Analyze Recommendation Errors

In [None]:
# Prepare data for predictions
reader = Reader(rating_scale=(eval_data['rating'].min(), eval_data['rating'].max()))
data = Dataset.load_from_df(eval_data[['user_id', 'movie_id', 'rating']], reader)
trainset = data.build_full_trainset()

# Get predictions
predictions = model.test(trainset.build_testset())

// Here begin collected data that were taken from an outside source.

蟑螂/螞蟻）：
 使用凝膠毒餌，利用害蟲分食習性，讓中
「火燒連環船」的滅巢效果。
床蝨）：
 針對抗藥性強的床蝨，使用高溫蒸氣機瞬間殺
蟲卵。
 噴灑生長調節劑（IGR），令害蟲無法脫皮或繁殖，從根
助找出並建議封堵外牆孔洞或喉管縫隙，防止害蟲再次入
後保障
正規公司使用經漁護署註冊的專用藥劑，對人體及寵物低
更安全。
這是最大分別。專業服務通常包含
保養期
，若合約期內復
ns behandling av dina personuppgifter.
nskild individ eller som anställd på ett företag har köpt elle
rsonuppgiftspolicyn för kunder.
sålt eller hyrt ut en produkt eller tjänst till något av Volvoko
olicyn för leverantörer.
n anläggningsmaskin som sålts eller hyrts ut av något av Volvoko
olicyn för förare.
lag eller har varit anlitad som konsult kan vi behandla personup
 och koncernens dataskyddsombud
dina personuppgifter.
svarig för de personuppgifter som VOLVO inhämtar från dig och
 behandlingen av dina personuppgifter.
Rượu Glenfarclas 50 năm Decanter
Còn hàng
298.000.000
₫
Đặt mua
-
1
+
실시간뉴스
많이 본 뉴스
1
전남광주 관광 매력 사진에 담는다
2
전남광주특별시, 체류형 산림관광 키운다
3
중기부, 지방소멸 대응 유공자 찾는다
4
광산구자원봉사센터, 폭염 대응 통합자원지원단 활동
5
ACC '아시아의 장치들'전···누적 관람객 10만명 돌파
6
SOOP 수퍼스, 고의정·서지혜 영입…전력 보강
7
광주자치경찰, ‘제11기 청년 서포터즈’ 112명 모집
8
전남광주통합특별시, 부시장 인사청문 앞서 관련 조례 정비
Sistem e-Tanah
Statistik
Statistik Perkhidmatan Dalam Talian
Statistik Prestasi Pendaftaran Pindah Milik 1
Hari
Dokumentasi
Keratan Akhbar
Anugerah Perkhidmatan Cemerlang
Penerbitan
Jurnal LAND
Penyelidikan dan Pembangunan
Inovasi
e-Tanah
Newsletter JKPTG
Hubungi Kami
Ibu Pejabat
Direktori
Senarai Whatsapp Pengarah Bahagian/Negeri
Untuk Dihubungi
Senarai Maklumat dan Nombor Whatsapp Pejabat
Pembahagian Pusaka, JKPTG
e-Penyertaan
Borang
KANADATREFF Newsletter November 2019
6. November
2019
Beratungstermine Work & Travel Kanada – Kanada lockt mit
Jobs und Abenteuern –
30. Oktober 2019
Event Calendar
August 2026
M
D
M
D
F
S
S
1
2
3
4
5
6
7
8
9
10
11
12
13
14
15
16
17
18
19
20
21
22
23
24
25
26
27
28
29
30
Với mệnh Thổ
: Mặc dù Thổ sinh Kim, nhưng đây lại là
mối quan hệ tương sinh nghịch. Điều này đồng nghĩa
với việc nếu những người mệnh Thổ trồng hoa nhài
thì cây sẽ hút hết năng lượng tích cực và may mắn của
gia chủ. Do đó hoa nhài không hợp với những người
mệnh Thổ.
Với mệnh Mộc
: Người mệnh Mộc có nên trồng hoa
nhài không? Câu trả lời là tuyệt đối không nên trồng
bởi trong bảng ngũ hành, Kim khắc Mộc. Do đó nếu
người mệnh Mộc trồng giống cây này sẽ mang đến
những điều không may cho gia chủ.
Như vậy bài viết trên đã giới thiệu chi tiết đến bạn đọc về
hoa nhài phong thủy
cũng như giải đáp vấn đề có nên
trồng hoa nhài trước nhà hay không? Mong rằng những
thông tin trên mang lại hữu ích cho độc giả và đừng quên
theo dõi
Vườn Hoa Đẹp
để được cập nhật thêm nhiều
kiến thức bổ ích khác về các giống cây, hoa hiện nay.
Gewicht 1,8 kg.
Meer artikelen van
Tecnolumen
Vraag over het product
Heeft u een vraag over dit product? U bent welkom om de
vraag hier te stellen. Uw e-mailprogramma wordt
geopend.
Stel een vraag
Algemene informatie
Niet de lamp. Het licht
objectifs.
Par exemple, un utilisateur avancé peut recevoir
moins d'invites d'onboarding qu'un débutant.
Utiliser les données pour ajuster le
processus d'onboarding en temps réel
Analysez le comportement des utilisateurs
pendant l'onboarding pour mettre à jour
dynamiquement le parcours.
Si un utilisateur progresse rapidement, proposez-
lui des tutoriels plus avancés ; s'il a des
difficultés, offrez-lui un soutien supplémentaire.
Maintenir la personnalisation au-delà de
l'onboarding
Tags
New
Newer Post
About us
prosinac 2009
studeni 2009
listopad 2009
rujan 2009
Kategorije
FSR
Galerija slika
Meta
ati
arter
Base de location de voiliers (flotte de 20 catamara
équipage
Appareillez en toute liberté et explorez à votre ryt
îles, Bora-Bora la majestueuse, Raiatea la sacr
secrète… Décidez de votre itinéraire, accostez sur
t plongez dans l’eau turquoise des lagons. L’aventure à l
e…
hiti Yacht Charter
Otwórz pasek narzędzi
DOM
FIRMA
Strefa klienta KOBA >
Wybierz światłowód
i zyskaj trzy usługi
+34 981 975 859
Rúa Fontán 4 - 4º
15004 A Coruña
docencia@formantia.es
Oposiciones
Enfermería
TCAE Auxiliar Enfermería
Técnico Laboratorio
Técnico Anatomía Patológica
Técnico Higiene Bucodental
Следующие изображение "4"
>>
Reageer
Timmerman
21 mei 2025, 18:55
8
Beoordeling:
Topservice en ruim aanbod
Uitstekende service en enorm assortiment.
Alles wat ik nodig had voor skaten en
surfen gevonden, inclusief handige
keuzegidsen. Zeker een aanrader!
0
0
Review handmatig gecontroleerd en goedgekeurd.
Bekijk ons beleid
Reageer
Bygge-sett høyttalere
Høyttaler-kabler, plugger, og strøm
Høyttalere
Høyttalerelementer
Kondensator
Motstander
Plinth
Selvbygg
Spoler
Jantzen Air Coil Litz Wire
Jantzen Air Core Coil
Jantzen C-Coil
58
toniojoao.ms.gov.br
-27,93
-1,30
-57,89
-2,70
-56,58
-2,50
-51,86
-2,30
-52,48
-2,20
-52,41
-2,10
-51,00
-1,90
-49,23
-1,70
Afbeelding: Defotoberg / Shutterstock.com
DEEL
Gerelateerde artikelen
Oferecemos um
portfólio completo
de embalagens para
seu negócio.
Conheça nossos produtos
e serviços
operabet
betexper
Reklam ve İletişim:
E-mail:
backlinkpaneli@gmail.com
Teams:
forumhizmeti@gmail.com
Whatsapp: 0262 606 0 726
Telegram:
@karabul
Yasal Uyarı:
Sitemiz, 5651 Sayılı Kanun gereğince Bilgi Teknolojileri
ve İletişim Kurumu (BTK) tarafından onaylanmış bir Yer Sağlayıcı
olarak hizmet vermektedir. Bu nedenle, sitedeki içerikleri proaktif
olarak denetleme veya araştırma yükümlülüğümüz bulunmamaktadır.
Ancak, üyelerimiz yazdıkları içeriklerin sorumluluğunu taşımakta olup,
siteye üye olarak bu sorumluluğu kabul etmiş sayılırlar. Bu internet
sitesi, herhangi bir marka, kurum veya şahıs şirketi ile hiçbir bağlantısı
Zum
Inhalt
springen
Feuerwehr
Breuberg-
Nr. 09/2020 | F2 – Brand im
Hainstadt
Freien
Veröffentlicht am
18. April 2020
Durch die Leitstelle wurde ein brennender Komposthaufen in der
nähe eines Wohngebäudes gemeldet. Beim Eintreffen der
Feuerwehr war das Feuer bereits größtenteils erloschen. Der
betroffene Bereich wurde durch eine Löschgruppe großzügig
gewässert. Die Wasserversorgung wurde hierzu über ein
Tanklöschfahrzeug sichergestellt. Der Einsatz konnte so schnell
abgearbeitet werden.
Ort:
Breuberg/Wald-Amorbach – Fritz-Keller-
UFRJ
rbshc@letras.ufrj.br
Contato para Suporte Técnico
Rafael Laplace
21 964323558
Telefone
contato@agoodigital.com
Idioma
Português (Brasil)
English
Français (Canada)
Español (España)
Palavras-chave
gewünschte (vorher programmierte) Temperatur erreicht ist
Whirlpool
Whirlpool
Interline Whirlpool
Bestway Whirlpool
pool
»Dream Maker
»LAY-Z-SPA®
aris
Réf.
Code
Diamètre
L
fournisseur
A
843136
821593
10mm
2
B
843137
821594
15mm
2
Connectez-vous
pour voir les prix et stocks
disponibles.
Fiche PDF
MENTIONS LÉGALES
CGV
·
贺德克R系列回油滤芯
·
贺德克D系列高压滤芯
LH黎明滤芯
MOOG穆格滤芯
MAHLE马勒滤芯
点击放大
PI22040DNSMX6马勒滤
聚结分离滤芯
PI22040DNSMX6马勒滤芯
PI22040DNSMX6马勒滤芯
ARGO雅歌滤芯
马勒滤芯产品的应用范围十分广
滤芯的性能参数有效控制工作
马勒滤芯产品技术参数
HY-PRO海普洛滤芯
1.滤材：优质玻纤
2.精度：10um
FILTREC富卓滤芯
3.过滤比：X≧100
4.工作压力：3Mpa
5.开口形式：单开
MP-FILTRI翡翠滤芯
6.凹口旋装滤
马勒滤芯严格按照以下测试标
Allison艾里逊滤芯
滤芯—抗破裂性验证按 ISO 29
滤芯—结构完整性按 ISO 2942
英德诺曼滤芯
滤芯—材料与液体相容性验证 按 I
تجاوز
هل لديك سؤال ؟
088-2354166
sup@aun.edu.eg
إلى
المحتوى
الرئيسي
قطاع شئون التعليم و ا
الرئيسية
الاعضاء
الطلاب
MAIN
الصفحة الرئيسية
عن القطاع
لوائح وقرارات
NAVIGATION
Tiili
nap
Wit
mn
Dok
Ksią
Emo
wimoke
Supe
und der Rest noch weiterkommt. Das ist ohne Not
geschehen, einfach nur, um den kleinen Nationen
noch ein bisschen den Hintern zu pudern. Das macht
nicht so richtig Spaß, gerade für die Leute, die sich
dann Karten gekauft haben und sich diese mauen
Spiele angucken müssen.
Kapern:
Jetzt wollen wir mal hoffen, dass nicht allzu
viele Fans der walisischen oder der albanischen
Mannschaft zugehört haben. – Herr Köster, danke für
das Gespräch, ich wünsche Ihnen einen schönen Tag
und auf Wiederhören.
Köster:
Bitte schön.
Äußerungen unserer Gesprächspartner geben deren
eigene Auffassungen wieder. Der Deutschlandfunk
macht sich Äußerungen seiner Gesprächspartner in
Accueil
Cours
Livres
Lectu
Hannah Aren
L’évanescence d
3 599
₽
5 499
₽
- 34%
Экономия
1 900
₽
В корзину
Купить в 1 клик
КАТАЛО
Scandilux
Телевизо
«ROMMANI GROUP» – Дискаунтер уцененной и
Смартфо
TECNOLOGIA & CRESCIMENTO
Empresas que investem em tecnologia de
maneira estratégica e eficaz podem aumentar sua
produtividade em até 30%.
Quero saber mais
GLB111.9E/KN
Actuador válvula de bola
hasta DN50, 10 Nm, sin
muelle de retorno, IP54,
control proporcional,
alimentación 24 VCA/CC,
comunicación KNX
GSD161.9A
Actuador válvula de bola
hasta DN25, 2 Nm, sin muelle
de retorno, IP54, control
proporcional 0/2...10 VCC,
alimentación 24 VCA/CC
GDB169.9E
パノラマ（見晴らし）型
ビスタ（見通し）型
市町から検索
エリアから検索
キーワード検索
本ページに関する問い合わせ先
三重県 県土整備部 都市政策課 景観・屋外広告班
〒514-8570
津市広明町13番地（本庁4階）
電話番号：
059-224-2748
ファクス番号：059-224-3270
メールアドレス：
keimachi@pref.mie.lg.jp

# Convert predictions to DataFrame
predictions_df = pd.DataFrame(predictions, columns=['user_id', 'movie_id', 'actual_rating', 'predicted_rating', 'details'])

# Calculate error
predictions_df['error'] = predictions_df['actual_rating'] - predictions_df['predicted_rating']

# Plot error distribution
plt.figure(figsize=(10,6))
sns.histplot(predictions_df['error'], bins=50, kde=True)
plt.title('Distribution of Prediction Errors')
plt.xlabel('Error')
plt.ylabel('Count')
plt.show()


Investigate User Behavior

In [None]:
# Identify users with highest prediction errors
user_errors = predictions_df.groupby('user_id')['error'].mean().reset_index()
top_users = user_errors.sort_values('error', ascending=False).head(10)
print("Users with highest average prediction errors:")
print(top_users)

# Analyze ratings of top users
for user_id in top_users['user_id']:
    user_data = eval_data[eval_data['user_id'] == user_id]
    plt.figure(figsize=(8,4))
    sns.countplot(x='rating', data=user_data)
    plt.title(f'Rating Distribution for User {user_id}')
    plt.show()


Improve Model Performance
- Consider adding more user-specific features.
- Experiment with different algorithms or hyperparameters.
- Address data sparsity issues by implementing dimensionality reduction techniques.

- The model performs well overall but struggles with certain users.
- Further investigation is needed to understand these discrepancies.
- Implementing the identified improvements could enhance the recommendation quality.